A pesar de que soy agnóstico, un agnóstico inconstante, de pronto me volví creyente, pío, devoto, fanático religioso, y al tiempo que aceleraba la camioneta, a sabiendas de que el neumático habría de desinflarse más o menos pronto, le pedía a la Divina Providencia que me ayudase, me socorriese, me permitiese llegar a salvo a mi casa, sin necesidad de llamar a grúas o auxilios mecánicos. Unos kilómetros más allá, la camioneta empezó a temblar y escorarse a la derecha, las alarmas amarillas del tablero chillaron como insultándome y la rueda averiada comenzó a girar con creciente dificultad, lo que me obligó a detenerme en otra gasolinera, donde el cajero, un señor cubano, camiseta roja y pelo canoso, se apiadó de mí, comprendió que soy un inútil, un hombre delicado, una señora, y metió la manguera de aire en el inflador de la goma y procedió a hinchar de nuevo la llanta baja, mientras yo, a punto de llorar y llamar a una ambulancia, pensaba que necesitaba que me metiesen la manguera a mí también y me echasen aire porque estaba perdiendo aire aceleradamente y sentía como si fuera a desmayarme, a desfallecer, a colapsar.

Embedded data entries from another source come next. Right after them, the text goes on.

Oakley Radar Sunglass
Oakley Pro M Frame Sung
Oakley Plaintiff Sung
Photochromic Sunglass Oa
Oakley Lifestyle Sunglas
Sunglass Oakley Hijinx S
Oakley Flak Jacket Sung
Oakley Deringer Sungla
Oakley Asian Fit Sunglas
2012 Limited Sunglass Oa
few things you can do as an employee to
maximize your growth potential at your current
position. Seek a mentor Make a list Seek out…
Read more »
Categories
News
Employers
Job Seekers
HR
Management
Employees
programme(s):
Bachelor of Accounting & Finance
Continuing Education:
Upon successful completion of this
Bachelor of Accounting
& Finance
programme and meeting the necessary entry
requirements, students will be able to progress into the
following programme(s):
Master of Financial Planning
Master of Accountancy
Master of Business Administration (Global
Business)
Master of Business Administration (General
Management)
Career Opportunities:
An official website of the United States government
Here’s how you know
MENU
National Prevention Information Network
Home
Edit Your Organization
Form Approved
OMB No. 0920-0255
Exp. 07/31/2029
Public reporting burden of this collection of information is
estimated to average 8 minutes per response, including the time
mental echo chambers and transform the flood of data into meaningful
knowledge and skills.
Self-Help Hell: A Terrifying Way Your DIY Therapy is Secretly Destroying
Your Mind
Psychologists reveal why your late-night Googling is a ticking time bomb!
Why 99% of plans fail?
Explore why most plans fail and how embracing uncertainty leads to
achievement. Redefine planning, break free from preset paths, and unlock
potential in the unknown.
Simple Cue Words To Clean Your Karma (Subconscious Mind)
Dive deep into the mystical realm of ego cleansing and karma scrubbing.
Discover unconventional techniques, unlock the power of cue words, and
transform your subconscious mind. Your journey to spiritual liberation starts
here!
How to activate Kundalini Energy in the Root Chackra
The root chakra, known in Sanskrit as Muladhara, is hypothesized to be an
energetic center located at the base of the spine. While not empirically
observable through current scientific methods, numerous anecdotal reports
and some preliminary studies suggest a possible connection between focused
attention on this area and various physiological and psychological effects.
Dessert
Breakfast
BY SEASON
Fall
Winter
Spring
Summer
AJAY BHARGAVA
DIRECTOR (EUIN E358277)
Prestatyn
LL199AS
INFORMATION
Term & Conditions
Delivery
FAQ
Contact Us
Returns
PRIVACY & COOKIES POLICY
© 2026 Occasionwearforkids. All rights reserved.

De nuevo salí conduciendo a toda prisa como un fugitivo, mientras rezaba, pidiéndole a Dios que la goma aguantase un poco más, que no quedase chata y vacía tan pronto, que me llevase a casa sin más pascanas ni sobresaltos. Pero, comprensiblemente, Dios no atendió mis plegarias oportunistas y cuando el caucho volvió a quedarse sin aire, entré en la tercera estación de servicio, el tercer y último grifo de aquella noche espantosa que de buenas a primeras me había puesto a sufrir.
Detenido frente a la máquina de aire de la gasolinera, sin monedas para hacerla funcionar, sentí de pronto una voz amiga, con marcado acento argentino, preguntándome si necesitaba ayuda. Era un muchacho en bicicleta, vestido con ropa deportiva, que no vaciló en acercarse y socorrerme, y a quien prometí una propina generosa. Mientras sacaba sus monedas de cuartos y metía aire en la goma de la desgracia, el joven me dijo que se llamaba Tiago y había servido en las fuerzas militares de su país. Luego, con una sonrisa encantadora, de rodillas frente a la rueda pinchada, me miró a los ojos y me dijo que él, como todos los argentinos, amaba a los peruanos, y entonces, emocionado, solo alcancé a decirle que yo también amaba a los argentinos, a todos los argentinos, o a casi todos, y a él en primer, primerísimo lugar. Por eso le di una buena propina, además de mi tarjeta, y le dije que estaba a sus órdenes. Gracias a los buenos oficios de Tiago, salí disparado de la gasolinera, conduje hasta mi casa y llegué con el neumático todavía resistiendo. Era la una de la mañana cuando entré en mi casa, saludé al perro y a la gata, abracé a mi esposa y entonces, recién entonces, rompí a llorar, al tiempo que le decía soy un inútil. Luego pensé en Tiago.